• Required work: Leave out the pictures and reproduce all of the data exactly.

• Stored data entries:
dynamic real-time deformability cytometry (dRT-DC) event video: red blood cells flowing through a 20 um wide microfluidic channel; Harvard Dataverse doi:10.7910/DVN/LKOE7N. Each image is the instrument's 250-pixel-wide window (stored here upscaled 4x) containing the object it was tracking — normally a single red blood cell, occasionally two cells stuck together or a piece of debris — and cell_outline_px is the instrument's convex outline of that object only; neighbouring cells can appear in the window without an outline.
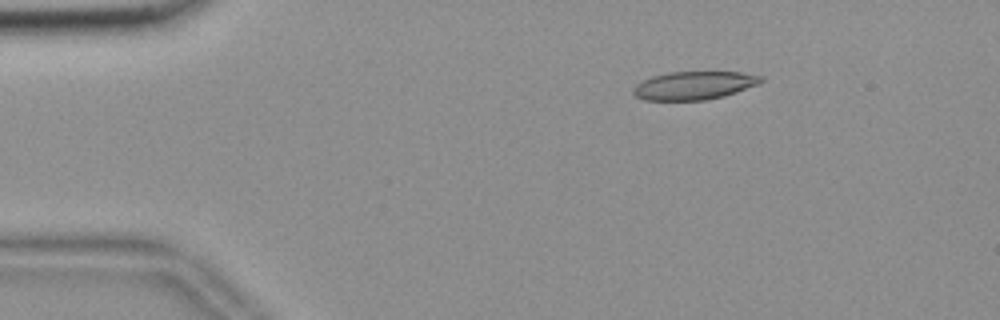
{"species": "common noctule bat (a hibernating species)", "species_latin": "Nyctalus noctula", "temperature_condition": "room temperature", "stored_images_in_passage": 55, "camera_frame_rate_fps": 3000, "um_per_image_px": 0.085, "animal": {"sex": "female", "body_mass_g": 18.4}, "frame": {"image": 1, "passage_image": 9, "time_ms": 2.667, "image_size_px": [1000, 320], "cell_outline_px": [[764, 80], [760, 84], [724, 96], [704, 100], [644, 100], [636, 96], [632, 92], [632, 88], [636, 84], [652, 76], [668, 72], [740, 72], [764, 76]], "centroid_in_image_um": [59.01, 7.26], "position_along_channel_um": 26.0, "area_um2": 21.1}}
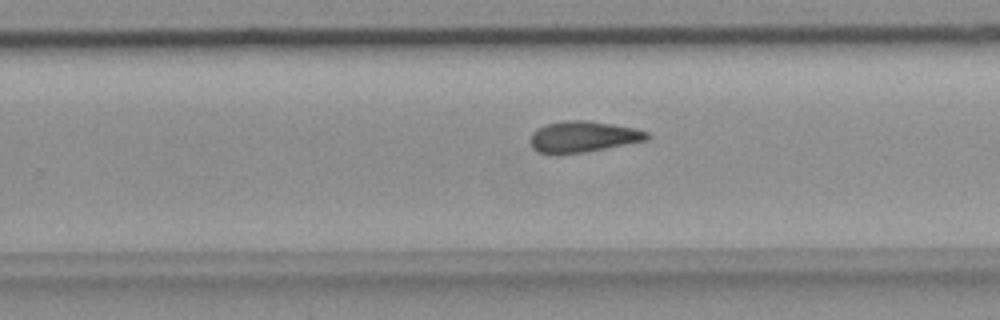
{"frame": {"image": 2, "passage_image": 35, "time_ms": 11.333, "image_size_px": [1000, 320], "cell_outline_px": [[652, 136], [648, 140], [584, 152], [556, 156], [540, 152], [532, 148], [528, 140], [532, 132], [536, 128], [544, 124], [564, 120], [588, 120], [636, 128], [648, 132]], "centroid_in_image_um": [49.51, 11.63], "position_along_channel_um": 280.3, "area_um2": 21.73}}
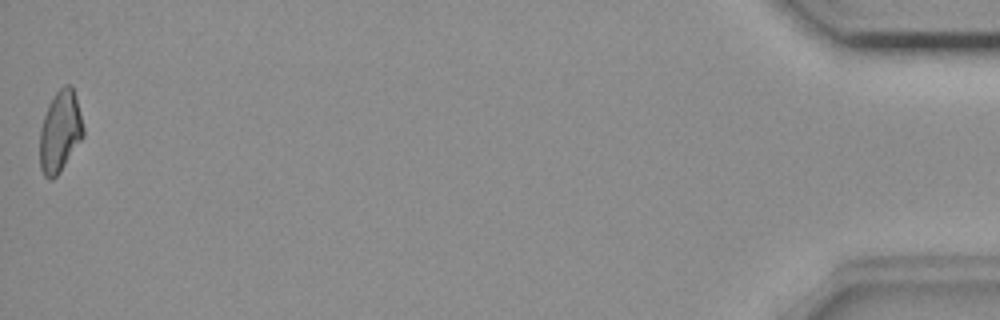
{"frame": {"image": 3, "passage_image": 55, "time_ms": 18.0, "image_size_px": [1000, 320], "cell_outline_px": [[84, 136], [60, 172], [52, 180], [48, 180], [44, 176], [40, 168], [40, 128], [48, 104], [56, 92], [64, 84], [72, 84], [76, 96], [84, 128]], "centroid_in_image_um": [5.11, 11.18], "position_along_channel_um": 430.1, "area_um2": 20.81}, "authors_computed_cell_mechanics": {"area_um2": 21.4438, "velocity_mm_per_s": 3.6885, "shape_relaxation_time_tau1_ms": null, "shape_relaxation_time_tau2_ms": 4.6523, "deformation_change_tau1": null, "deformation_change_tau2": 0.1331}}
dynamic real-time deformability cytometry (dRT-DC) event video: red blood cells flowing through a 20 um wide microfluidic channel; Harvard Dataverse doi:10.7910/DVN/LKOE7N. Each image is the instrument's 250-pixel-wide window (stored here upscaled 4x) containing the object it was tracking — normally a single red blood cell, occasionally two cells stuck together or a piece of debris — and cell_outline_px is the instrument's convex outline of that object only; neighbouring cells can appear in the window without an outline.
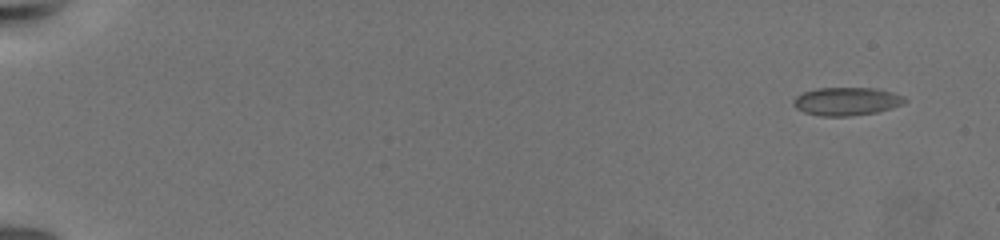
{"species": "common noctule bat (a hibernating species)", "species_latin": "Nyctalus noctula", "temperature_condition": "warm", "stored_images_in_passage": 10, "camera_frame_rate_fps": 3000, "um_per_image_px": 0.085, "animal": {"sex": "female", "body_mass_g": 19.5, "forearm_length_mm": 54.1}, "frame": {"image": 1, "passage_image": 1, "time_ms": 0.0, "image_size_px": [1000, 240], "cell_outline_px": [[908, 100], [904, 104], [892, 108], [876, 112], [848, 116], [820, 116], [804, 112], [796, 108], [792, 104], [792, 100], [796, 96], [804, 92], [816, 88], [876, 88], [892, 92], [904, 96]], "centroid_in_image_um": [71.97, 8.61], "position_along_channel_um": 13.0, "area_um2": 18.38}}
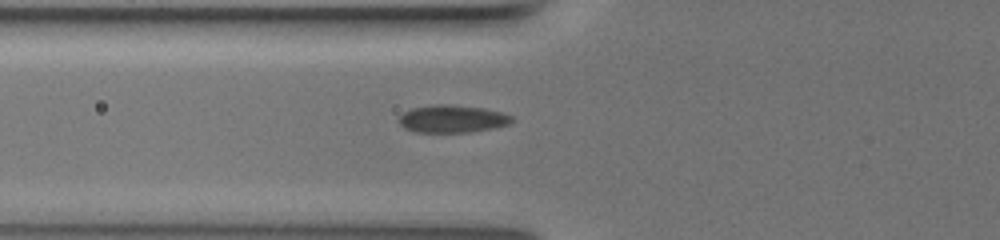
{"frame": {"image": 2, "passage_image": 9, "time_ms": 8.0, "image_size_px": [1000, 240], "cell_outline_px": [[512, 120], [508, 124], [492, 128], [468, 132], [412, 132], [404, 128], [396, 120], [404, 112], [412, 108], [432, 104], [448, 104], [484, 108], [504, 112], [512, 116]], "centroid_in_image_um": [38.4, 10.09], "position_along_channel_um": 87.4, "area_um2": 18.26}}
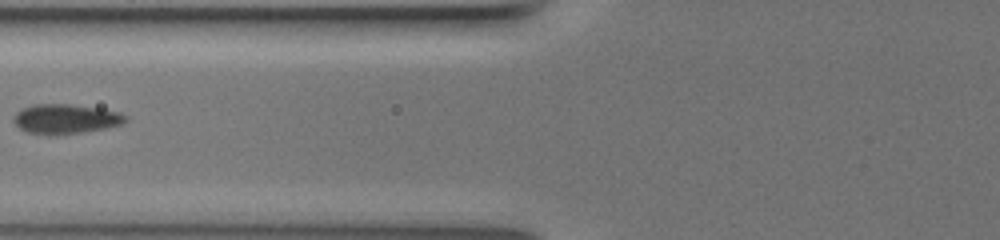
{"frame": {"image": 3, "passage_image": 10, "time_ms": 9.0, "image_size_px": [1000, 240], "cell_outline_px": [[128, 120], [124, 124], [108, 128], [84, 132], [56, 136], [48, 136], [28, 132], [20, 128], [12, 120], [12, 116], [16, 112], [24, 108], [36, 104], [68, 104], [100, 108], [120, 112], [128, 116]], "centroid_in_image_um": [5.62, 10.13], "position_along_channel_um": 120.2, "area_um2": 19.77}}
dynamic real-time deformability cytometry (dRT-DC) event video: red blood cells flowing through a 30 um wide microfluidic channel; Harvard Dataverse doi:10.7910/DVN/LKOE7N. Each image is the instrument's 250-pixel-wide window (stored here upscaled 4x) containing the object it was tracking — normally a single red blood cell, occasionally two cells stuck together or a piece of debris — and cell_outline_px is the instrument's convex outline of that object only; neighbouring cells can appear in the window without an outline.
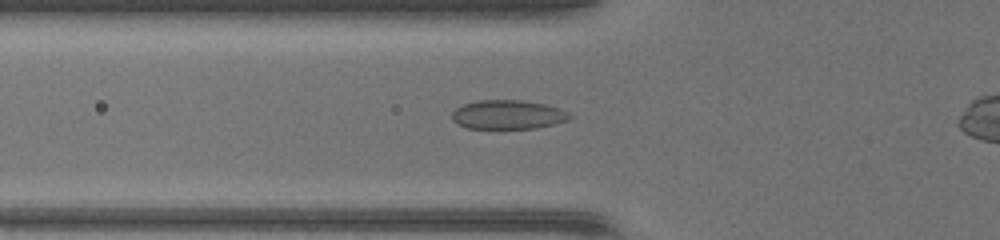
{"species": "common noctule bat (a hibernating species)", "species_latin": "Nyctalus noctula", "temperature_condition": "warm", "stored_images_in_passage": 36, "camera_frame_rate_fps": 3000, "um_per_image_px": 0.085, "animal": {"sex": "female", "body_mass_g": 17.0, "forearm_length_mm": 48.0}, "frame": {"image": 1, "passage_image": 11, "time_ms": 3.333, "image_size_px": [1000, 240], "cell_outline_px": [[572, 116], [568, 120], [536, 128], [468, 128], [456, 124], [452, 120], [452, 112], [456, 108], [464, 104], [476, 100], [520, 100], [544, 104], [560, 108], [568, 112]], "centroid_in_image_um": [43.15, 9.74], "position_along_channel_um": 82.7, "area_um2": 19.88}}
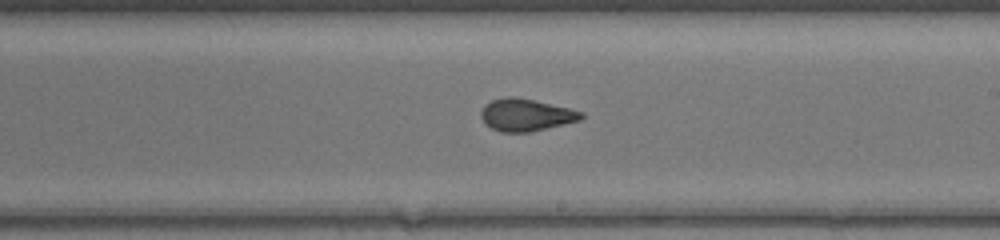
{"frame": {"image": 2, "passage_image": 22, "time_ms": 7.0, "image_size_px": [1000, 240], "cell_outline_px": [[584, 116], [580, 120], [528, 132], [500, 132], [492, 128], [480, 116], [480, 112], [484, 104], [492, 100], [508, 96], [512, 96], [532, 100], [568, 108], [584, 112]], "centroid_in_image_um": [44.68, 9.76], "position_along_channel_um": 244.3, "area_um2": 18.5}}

• Response:
dynamic real-time deformability cytometry (dRT-DC) event video: red blood cells flowing through a 20 um wide microfluidic channel; Harvard Dataverse doi:10.7910/DVN/LKOE7N. Each image is the instrument's 250-pixel-wide window (stored here upscaled 4x) containing the object it was tracking — normally a single red blood cell, occasionally two cells stuck together or a piece of debris — and cell_outline_px is the instrument's convex outline of that object only; neighbouring cells can appear in the window without an outline.
{"species": "common noctule bat (a hibernating species)", "species_latin": "Nyctalus noctula", "temperature_condition": "room temperature", "stored_images_in_passage": 55, "camera_frame_rate_fps": 3000, "um_per_image_px": 0.085, "animal": {"sex": "female", "body_mass_g": 18.4}, "frame": {"image": 1, "passage_image": 9, "time_ms": 2.667, "image_size_px": [1000, 320], "cell_outline_px": [[764, 80], [760, 84], [724, 96], [704, 100], [644, 100], [636, 96], [632, 92], [632, 88], [636, 84], [652, 76], [668, 72], [740, 72], [764, 76]], "centroid_in_image_um": [59.01, 7.26], "position_along_channel_um": 26.0, "area_um2": 21.1}}
{"frame": {"image": 2, "passage_image": 35, "time_ms": 11.333, "image_size_px": [1000, 320], "cell_outline_px": [[652, 136], [648, 140], [584, 152], [556, 156], [540, 152], [532, 148], [528, 140], [532, 132], [536, 128], [544, 124], [564, 120], [588, 120], [636, 128], [648, 132]], "centroid_in_image_um": [49.51, 11.63], "position_along_channel_um": 280.3, "area_um2": 21.73}}
{"frame": {"image": 3, "passage_image": 55, "time_ms": 18.0, "image_size_px": [1000, 320], "cell_outline_px": [[84, 136], [60, 172], [52, 180], [48, 180], [44, 176], [40, 168], [40, 128], [48, 104], [56, 92], [64, 84], [72, 84], [76, 96], [84, 128]], "centroid_in_image_um": [5.11, 11.18], "position_along_channel_um": 430.1, "area_um2": 20.81}, "authors_computed_cell_mechanics": {"area_um2": 21.4438, "velocity_mm_per_s": 3.6885, "shape_relaxation_time_tau1_ms": null, "shape_relaxation_time_tau2_ms": 4.6523, "deformation_change_tau1": null, "deformation_change_tau2": 0.1331}}
dynamic real-time deformability cytometry (dRT-DC) event video: red blood cells flowing through a 20 um wide microfluidic channel; Harvard Dataverse doi:10.7910/DVN/LKOE7N. Each image is the instrument's 250-pixel-wide window (stored here upscaled 4x) containing the object it was tracking — normally a single red blood cell, occasionally two cells stuck together or a piece of debris — and cell_outline_px is the instrument's convex outline of that object only; neighbouring cells can appear in the window without an outline.
{"species": "common noctule bat (a hibernating species)", "species_latin": "Nyctalus noctula", "temperature_condition": "warm", "stored_images_in_passage": 10, "camera_frame_rate_fps": 3000, "um_per_image_px": 0.085, "animal": {"sex": "female", "body_mass_g": 19.5, "forearm_length_mm": 54.1}, "frame": {"image": 1, "passage_image": 1, "time_ms": 0.0, "image_size_px": [1000, 240], "cell_outline_px": [[908, 100], [904, 104], [892, 108], [876, 112], [848, 116], [820, 116], [804, 112], [796, 108], [792, 104], [792, 100], [796, 96], [804, 92], [816, 88], [876, 88], [892, 92], [904, 96]], "centroid_in_image_um": [71.97, 8.61], "position_along_channel_um": 13.0, "area_um2": 18.38}}
{"frame": {"image": 2, "passage_image": 9, "time_ms": 8.0, "image_size_px": [1000, 240], "cell_outline_px": [[512, 120], [508, 124], [492, 128], [468, 132], [412, 132], [404, 128], [396, 120], [404, 112], [412, 108], [432, 104], [448, 104], [484, 108], [504, 112], [512, 116]], "centroid_in_image_um": [38.4, 10.09], "position_along_channel_um": 87.4, "area_um2": 18.26}}
{"frame": {"image": 3, "passage_image": 10, "time_ms": 9.0, "image_size_px": [1000, 240], "cell_outline_px": [[128, 120], [124, 124], [108, 128], [84, 132], [56, 136], [48, 136], [28, 132], [20, 128], [12, 120], [12, 116], [16, 112], [24, 108], [36, 104], [68, 104], [100, 108], [120, 112], [128, 116]], "centroid_in_image_um": [5.62, 10.13], "position_along_channel_um": 120.2, "area_um2": 19.77}}
dynamic real-time deformability cytometry (dRT-DC) event video: red blood cells flowing through a 30 um wide microfluidic channel; Harvard Dataverse doi:10.7910/DVN/LKOE7N. Each image is the instrument's 250-pixel-wide window (stored here upscaled 4x) containing the object it was tracking — normally a single red blood cell, occasionally two cells stuck together or a piece of debris — and cell_outline_px is the instrument's convex outline of that object only; neighbouring cells can appear in the window without an outline.
{"species": "common noctule bat (a hibernating species)", "species_latin": "Nyctalus noctula", "temperature_condition": "warm", "stored_images_in_passage": 36, "camera_frame_rate_fps": 3000, "um_per_image_px": 0.085, "animal": {"sex": "female", "body_mass_g": 17.0, "forearm_length_mm": 48.0}, "frame": {"image": 1, "passage_image": 11, "time_ms": 3.333, "image_size_px": [1000, 240], "cell_outline_px": [[572, 116], [568, 120], [536, 128], [468, 128], [456, 124], [452, 120], [452, 112], [456, 108], [464, 104], [476, 100], [520, 100], [544, 104], [560, 108], [568, 112]], "centroid_in_image_um": [43.15, 9.74], "position_along_channel_um": 82.7, "area_um2": 19.88}}
{"frame": {"image": 2, "passage_image": 22, "time_ms": 7.0, "image_size_px": [1000, 240], "cell_outline_px": [[584, 116], [580, 120], [528, 132], [500, 132], [492, 128], [480, 116], [480, 112], [484, 104], [492, 100], [508, 96], [512, 96], [532, 100], [568, 108], [584, 112]], "centroid_in_image_um": [44.68, 9.76], "position_along_channel_um": 244.3, "area_um2": 18.5}}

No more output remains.